ZDNet blogger Ed Gottsman in “Between the Lines” takes a look at how the law deals (or doesn’t deal) with portable technology, such as surreptiously recording voice conversations and taking camera phone videos.
Gottsman leads with a case in Wisconsin where the parents of a student suspected he was being harassed by the school bus driver and hid a voice-activated recorder in his backpack. (Smart move!) The recorder apparently caught harassment and it was given to the police.
Although the bus driver was arrested, the recording can’t be used in evidence in a trial because the state’s law prohibits secret recordings of conversations unless they were conducted or sanctioned by the police.
Times are a-changin’
Gottsman writes, “This type of law isn’t going to hold up for long; the technology (mostly cell phones) necessary to record wrongdoing surreptitiously is becoming convenient and ubiquitous, and this sort of situation will increasingly crop up. Citizens won’t understand the legal prohibitions — they’ll consider them perverse.”
He posits are few hypothetical situations: During a traffic accident, for example, he could turn on his cellular phone to audio record any incriminating statements or video record harassment. He says the phone’s camera could record “anti-social behavior” such as a vehicle illegally parked in a handicapped parking space (I don’t know why I hate that behavior so much, but I do!).

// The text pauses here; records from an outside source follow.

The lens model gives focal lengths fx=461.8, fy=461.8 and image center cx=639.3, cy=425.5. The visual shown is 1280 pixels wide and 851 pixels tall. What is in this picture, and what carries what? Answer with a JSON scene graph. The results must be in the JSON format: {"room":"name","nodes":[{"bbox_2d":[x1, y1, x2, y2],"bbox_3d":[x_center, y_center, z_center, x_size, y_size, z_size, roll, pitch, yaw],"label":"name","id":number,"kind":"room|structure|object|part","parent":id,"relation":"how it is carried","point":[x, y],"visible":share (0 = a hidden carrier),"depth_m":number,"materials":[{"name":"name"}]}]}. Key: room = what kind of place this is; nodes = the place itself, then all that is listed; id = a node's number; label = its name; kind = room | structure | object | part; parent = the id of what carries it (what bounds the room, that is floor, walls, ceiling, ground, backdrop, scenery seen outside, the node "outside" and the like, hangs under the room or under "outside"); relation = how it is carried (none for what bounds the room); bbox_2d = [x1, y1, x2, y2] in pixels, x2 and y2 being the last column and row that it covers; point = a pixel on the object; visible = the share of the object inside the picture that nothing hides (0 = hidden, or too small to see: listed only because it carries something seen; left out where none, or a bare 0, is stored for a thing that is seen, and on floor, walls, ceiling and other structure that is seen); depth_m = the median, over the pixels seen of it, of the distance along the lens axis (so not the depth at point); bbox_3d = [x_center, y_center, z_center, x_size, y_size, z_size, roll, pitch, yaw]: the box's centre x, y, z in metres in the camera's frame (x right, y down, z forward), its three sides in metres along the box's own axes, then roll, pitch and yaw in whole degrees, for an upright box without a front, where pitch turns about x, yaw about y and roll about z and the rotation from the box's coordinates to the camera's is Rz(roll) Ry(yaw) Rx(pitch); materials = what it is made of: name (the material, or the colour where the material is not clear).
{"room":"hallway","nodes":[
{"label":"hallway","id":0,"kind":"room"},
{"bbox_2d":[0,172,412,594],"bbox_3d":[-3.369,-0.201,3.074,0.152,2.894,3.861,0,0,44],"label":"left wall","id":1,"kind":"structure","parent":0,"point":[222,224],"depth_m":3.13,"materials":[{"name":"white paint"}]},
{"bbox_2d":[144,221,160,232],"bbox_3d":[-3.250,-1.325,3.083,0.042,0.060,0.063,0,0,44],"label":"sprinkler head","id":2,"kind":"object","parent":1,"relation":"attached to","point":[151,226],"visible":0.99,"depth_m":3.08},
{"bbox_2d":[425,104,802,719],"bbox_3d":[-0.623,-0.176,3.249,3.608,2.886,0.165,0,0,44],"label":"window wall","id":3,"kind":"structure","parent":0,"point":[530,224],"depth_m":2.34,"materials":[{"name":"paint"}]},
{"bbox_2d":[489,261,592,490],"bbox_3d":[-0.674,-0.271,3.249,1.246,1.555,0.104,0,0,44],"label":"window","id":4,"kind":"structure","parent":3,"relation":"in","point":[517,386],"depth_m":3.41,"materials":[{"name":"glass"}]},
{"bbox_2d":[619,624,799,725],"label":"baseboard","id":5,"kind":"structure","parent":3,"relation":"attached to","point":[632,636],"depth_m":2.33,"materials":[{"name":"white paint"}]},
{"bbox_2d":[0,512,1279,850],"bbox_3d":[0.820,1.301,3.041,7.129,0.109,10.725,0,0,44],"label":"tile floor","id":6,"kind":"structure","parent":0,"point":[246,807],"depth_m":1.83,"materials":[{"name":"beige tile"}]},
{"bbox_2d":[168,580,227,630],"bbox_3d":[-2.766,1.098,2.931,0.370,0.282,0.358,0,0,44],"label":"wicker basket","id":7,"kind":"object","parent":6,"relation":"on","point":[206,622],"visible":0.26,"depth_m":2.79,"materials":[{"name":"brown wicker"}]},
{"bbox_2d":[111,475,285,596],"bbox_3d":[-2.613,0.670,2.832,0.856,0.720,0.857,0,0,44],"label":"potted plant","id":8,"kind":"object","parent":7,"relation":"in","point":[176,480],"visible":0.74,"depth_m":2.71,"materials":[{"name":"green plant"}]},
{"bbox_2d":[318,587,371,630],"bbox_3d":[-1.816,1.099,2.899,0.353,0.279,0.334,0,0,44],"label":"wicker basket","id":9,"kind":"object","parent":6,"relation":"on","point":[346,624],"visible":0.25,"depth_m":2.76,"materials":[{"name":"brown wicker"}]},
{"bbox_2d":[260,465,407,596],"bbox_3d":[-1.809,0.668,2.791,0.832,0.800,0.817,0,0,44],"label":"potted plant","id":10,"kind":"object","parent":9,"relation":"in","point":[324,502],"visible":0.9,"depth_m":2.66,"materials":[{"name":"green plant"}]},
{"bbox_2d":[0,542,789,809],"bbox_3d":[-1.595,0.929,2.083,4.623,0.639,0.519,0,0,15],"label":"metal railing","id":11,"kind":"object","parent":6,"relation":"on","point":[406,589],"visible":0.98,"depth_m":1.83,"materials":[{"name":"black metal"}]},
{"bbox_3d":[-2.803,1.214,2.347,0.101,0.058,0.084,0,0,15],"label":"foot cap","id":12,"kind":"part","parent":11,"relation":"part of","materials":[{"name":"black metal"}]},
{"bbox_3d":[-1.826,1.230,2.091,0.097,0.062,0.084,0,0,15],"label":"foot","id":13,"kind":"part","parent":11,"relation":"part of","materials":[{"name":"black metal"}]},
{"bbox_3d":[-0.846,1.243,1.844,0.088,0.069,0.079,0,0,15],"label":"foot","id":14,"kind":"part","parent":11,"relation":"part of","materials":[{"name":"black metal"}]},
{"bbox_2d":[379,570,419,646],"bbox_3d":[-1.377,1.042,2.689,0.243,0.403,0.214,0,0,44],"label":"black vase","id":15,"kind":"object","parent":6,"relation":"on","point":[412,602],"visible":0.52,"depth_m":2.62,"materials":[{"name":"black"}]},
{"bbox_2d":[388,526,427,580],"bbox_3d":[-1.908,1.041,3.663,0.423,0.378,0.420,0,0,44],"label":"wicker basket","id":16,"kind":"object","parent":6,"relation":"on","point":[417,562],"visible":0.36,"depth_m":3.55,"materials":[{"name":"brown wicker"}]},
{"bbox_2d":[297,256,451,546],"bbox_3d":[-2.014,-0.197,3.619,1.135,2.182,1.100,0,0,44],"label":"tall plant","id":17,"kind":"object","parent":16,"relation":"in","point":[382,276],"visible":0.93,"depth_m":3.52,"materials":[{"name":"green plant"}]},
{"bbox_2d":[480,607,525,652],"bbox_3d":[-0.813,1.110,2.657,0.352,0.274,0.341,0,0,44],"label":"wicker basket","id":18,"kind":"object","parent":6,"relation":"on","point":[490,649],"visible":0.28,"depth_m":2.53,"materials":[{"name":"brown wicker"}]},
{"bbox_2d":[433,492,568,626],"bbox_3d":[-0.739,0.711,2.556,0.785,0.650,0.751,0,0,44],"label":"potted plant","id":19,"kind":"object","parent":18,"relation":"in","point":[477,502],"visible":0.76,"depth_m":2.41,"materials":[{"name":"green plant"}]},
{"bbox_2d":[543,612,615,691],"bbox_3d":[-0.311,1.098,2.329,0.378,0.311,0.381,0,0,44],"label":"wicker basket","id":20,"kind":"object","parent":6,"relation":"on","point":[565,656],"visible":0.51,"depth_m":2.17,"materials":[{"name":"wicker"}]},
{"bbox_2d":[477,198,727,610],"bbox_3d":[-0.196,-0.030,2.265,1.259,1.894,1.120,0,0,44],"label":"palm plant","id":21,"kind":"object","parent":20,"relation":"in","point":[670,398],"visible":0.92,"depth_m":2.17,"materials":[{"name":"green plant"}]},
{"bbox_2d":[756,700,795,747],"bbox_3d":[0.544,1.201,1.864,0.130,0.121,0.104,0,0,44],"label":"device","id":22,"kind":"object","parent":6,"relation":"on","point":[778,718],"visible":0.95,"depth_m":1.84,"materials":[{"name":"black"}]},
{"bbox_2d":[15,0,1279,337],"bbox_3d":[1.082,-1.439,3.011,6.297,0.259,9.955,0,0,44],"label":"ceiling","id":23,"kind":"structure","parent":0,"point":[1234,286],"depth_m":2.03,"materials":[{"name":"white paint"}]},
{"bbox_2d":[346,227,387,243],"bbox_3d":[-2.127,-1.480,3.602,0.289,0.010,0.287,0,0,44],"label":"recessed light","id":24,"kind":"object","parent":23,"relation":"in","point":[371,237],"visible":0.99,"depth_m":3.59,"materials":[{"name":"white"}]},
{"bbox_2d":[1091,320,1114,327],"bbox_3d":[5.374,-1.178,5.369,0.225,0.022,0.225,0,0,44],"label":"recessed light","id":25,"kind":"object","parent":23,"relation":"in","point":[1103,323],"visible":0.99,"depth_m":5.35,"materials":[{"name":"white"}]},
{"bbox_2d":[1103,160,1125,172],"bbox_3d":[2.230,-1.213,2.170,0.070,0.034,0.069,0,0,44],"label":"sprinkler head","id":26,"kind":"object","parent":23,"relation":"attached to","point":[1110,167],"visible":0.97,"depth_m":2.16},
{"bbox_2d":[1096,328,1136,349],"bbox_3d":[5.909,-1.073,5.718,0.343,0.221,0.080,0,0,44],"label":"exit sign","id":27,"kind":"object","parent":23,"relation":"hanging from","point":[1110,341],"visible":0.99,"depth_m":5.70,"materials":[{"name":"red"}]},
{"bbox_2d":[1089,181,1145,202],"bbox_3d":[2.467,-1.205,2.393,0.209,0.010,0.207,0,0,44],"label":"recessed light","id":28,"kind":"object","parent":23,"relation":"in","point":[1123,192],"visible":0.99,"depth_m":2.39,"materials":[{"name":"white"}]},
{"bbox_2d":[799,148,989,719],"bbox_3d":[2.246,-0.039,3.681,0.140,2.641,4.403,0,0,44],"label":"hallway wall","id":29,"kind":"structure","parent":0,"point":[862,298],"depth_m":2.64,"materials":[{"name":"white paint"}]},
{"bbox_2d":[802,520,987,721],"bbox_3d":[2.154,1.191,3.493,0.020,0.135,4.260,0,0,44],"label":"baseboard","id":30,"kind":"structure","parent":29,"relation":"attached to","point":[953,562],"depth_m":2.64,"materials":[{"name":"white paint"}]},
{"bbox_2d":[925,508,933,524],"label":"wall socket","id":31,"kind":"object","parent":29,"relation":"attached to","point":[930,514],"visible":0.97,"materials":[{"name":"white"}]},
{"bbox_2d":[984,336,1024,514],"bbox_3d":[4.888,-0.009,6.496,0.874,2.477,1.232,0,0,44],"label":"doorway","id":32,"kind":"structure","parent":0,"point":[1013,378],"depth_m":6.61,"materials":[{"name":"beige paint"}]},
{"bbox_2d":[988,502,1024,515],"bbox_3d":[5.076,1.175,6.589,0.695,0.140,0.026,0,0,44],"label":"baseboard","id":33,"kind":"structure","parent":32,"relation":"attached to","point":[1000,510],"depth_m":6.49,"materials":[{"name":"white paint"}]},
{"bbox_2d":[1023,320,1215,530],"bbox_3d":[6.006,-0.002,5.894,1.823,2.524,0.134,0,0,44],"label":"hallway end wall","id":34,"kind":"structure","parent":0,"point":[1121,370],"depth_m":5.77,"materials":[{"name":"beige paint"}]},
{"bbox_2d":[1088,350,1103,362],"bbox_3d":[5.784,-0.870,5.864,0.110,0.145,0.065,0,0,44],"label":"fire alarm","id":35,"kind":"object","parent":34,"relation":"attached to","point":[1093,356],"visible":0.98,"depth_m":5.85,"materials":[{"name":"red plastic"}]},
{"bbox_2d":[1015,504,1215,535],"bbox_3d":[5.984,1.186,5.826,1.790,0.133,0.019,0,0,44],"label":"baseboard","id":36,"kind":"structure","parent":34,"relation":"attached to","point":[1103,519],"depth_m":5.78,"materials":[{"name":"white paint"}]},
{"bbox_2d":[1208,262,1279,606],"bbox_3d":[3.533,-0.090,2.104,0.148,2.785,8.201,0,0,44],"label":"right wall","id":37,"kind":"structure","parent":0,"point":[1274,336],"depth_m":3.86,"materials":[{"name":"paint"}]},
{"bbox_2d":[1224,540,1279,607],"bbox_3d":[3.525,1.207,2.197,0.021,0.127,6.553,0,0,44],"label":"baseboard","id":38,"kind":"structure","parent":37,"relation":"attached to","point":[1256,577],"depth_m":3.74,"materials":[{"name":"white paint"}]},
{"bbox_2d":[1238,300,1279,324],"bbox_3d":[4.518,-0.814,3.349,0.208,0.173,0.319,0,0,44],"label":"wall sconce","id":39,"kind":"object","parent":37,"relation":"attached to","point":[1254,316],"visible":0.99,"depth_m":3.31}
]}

“Any of these might be the locus of a lawsuit or a police report, and the notion that they’d be inadmissible (for one reason or another) simply won’t make sense to the public,” Gottsman says.

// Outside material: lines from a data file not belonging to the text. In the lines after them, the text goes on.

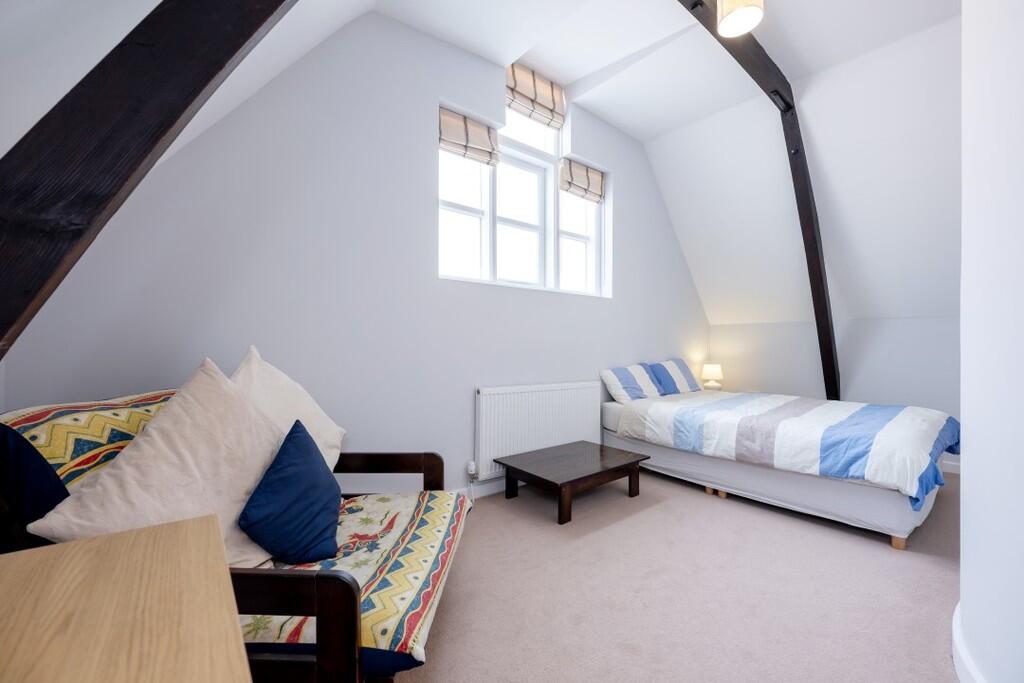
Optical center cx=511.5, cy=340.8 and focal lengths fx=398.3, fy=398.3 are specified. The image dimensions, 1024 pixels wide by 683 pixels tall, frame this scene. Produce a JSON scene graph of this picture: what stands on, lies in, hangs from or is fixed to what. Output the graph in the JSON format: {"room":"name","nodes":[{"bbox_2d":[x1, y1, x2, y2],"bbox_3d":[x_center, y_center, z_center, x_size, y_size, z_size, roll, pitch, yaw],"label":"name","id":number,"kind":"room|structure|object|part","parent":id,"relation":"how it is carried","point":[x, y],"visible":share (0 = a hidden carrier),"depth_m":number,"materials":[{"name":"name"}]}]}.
{"room":"bedroom","nodes":[
{"label":"bedroom","id":0,"kind":"room"},
{"bbox_2d":[0,9,712,496],"bbox_3d":[0.199,-0.531,3.266,5.645,3.311,0.224,1,-1,-39],"label":"window wall","id":1,"kind":"structure","parent":0,"point":[630,186],"depth_m":2.26,"materials":[{"name":"paint"}]},
{"bbox_2d":[453,478,507,499],"bbox_3d":[0.029,1.058,3.032,4.666,0.095,0.016,1,-1,-39],"label":"baseboard","id":2,"kind":"structure","parent":1,"relation":"attached to","point":[481,486],"depth_m":2.84,"materials":[{"name":"white paint"}]},
{"bbox_2d":[440,88,605,296],"bbox_3d":[0.134,-1.147,3.243,1.716,1.517,0.134,1,-1,-39],"label":"window","id":3,"kind":"structure","parent":1,"relation":"in","point":[578,247],"depth_m":3.23,"materials":[{"name":"white glass"}]},
{"bbox_2d":[438,106,499,166],"bbox_3d":[-0.313,-1.436,2.815,0.520,0.296,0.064,1,-1,-39],"label":"roman blind","id":4,"kind":"object","parent":3,"relation":"attached to","point":[487,146],"visible":0.92,"depth_m":2.80,"materials":[{"name":"beige fabric"}]},
{"bbox_2d":[506,62,565,128],"bbox_3d":[0.175,-1.986,3.181,0.645,0.364,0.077,1,-1,-39],"label":"roman blind","id":5,"kind":"object","parent":3,"relation":"attached to","point":[516,86],"visible":0.93,"depth_m":3.17,"materials":[{"name":"beige fabric"}]},
{"bbox_2d":[560,157,605,203],"bbox_3d":[0.635,-1.442,3.589,0.543,0.293,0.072,1,-1,-39],"label":"roman blind","id":6,"kind":"object","parent":3,"relation":"attached to","point":[584,182],"visible":0.95,"depth_m":3.56,"materials":[{"name":"beige fabric"}]},
{"bbox_2d":[473,381,604,481],"bbox_3d":[0.260,0.672,3.141,1.267,0.659,0.078,1,-1,-39],"label":"radiator","id":7,"kind":"object","parent":1,"relation":"attached to","point":[544,393],"visible":0.93,"depth_m":3.00,"materials":[{"name":"white metal"}]},
{"bbox_2d":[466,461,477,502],"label":"radiator valve","id":8,"kind":"object","parent":7,"relation":"attached to","point":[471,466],"visible":0.96,"depth_m":2.70,"materials":[{"name":"white plastic"}]},
{"bbox_2d":[0,0,956,328],"bbox_3d":[1.675,-1.479,2.082,6.121,1.909,3.540,1,-1,-39],"label":"ceiling","id":9,"kind":"structure","parent":0,"point":[616,116],"depth_m":2.85,"materials":[{"name":"white paint"}]},
{"bbox_2d":[0,0,293,359],"bbox_3d":[-0.784,-0.668,1.067,1.311,2.685,0.185,1,-1,-39],"label":"wooden beam","id":10,"kind":"structure","parent":9,"relation":"attached to","point":[179,114],"depth_m":0.89,"materials":[{"name":"brown wood"}]},
{"bbox_2d":[716,0,763,37],"bbox_3d":[1.124,-1.752,1.970,0.208,0.395,0.206,1,-1,-39],"label":"pendant lamp","id":11,"kind":"object","parent":9,"relation":"hanging from","point":[738,14],"visible":1,"depth_m":1.96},
{"bbox_2d":[677,0,839,394],"bbox_3d":[1.511,-0.543,2.679,3.793,2.759,0.177,1,-1,-39],"label":"wooden beam","id":12,"kind":"structure","parent":9,"relation":"attached to","point":[826,351],"depth_m":3.30,"materials":[{"name":"brown wood"}]},
{"bbox_2d":[394,465,964,682],"bbox_3d":[0.992,1.147,1.621,5.256,0.108,3.973,1,-1,-39],"label":"carpet floor","id":13,"kind":"structure","parent":0,"point":[942,576],"depth_m":1.72,"materials":[{"name":"carpet"}]},
{"bbox_2d":[0,512,250,682],"bbox_3d":[-0.556,0.717,0.334,0.540,0.715,0.932,1,-1,-39],"label":"wooden table","id":14,"kind":"object","parent":13,"relation":"on","point":[151,532],"visible":1,"depth_m":0.54,"materials":[{"name":"brown wood"}]},
{"bbox_2d":[0,381,467,682],"bbox_3d":[-0.802,0.638,1.351,1.050,0.899,1.058,0,0,0],"label":"sofa","id":15,"kind":"object","parent":13,"relation":"on","point":[319,610],"visible":0.48,"depth_m":1.00,"materials":[{"name":"multicoloured fabric"}]},
{"bbox_2d":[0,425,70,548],"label":"blue cushion","id":16,"kind":"object","parent":15,"relation":"on","point":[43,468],"visible":0.58,"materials":[{"name":"blue fabric"}]},
{"bbox_2d":[0,389,173,492],"bbox_3d":[-1.224,0.360,1.257,0.305,0.393,0.663,0,0,-1],"label":"patterned cushion","id":17,"kind":"object","parent":15,"relation":"on","point":[59,429],"visible":0.47,"depth_m":1.06,"materials":[{"name":"fabric"}]},
{"bbox_2d":[29,359,288,567],"bbox_3d":[-0.923,0.368,1.184,0.361,0.591,0.605,0,0,4],"label":"beige cushion","id":18,"kind":"object","parent":15,"relation":"on","point":[247,413],"visible":0.75,"depth_m":1.11,"materials":[{"name":"beige fabric"}]},
{"bbox_2d":[238,417,341,566],"bbox_3d":[-0.716,0.493,1.332,0.260,0.391,0.382,0,0,-8],"label":"blue cushion","id":19,"kind":"object","parent":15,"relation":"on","point":[309,455],"visible":0.99,"depth_m":1.22,"materials":[{"name":"blue fabric"}]},
{"bbox_2d":[232,346,347,471],"bbox_3d":[-0.924,0.341,1.618,0.334,0.608,0.604,0,0,0],"label":"beige cushion","id":20,"kind":"object","parent":15,"relation":"on","point":[333,429],"visible":0.44,"depth_m":1.61,"materials":[{"name":"beige fabric"}]},
{"bbox_2d":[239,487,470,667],"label":"seat cushion","id":21,"kind":"object","parent":15,"relation":"on","point":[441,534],"visible":0.36,"depth_m":1.20,"materials":[{"name":"fabric"}]},
{"bbox_3d":[-0.618,0.707,1.837,0.536,0.382,0.212,0,0,0],"label":"armrest","id":22,"kind":"part","parent":15,"relation":"part of","materials":[{"name":"brown wood"}]},
{"bbox_2d":[496,440,647,525],"bbox_3d":[0.427,0.962,2.817,0.884,0.265,0.633,1,-1,-39],"label":"coffee table","id":23,"kind":"object","parent":13,"relation":"on","point":[616,466],"visible":0.99,"depth_m":2.69,"materials":[{"name":"brown wood"}]},
{"bbox_2d":[598,387,958,550],"bbox_3d":[2.003,0.705,3.242,1.576,0.844,2.163,1,-1,-39],"label":"bed","id":24,"kind":"object","parent":13,"relation":"on","point":[906,524],"visible":0.83,"depth_m":2.58,"materials":[{"name":"white fabric"}]},
{"bbox_2d":[601,362,662,403],"bbox_3d":[1.158,0.397,3.753,0.659,0.341,0.331,1,-1,-39],"label":"pillow","id":25,"kind":"object","parent":24,"relation":"on","point":[630,381],"visible":0.88,"depth_m":3.62,"materials":[{"name":"white fabric"}]},
{"bbox_2d":[645,358,700,394],"bbox_3d":[1.672,0.380,4.126,0.698,0.355,0.311,1,-1,-39],"label":"pillow","id":26,"kind":"object","parent":24,"relation":"on","point":[690,387],"visible":0.84,"depth_m":3.99,"materials":[{"name":"blue fabric"}]},
{"bbox_2d":[616,387,961,510],"bbox_3d":[2.016,0.673,3.029,1.447,0.388,1.896,1,-1,-39],"label":"duvet","id":27,"kind":"object","parent":24,"relation":"on","point":[866,407],"visible":0.9,"depth_m":2.53,"materials":[{"name":"white fabric"}]},
{"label":"bed leg","id":28,"kind":"part","parent":24,"relation":"part of","materials":[{"name":"brown wood"}]},
{"bbox_2d":[701,363,723,390],"bbox_3d":[2.300,0.423,4.580,0.221,0.323,0.222,1,-1,-39],"label":"table lamp","id":29,"kind":"object","parent":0,"point":[712,367],"visible":0.91,"depth_m":4.51,"materials":[{"name":"ceramic"}]},
{"bbox_2d":[709,315,959,433],"bbox_3d":[3.559,0.455,3.784,0.190,1.376,3.381,1,-1,-39],"label":"wall","id":30,"kind":"structure","parent":0,"point":[908,393],"depth_m":3.90,"materials":[{"name":"white paint"}]},
{"bbox_2d":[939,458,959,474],"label":"baseboard","id":31,"kind":"structure","parent":30,"relation":"attached to","point":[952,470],"depth_m":3.43,"materials":[{"name":"white paint"}]},
{"bbox_2d":[957,0,1023,680],"bbox_3d":[1.496,-0.446,0.841,2.418,3.092,0.751,1,-1,-39],"label":"right wall","id":32,"kind":"structure","parent":0,"point":[964,472],"depth_m":1.12,"materials":[{"name":"white paint"}]},
{"bbox_2d":[952,602,986,682],"bbox_3d":[1.208,1.033,0.983,1.549,0.105,0.154,1,-1,-39],"label":"baseboard","id":33,"kind":"structure","parent":32,"relation":"attached to","point":[956,638],"depth_m":1.27,"materials":[{"name":"white paint"}]}
]}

E911, E311 + camera phones
Gottsman notes that New York City plans to allow consumers to send camera phone photos and videos to E911 to report criminal activities and to E311 to report city-related problems (potholes, graffiti, garbage, etc.). He says, “New York City is a bright spot, but it would be good to see more.”
This is a little bit more, Ed. Los Angeles also is looking at integrating camera phones with its E911 system and a few other municipalities are considering it as well. I’ve been interviewed about this issue by radio and newspaper reporters and it seems like an inevitable development.
Gottsman concludes: “Ubiquitous personal monitoring has its disadvantages, but it will tend to encourage people — even sadistic bus drivers — to behave themselves.”
An ongoing issue
Surreptitious photos and videos taken by consumers is a controversial issue issue and the controversy is only going to increase. With some one billion people around the world with camera phones, the possibility of taking photos and videos of criminal activities increases dramatically. That’s the good news.
However, the possibility of taking photos and videos of people doing nothing wrong also increases. That’s the bad news, obviously.
As a wireless data consultant I spend a fair amount of time pondering and discussing the social, political and business ramifications of the wireless imaging revolution (and it is a revolution), and secret photography one of those major ramifications.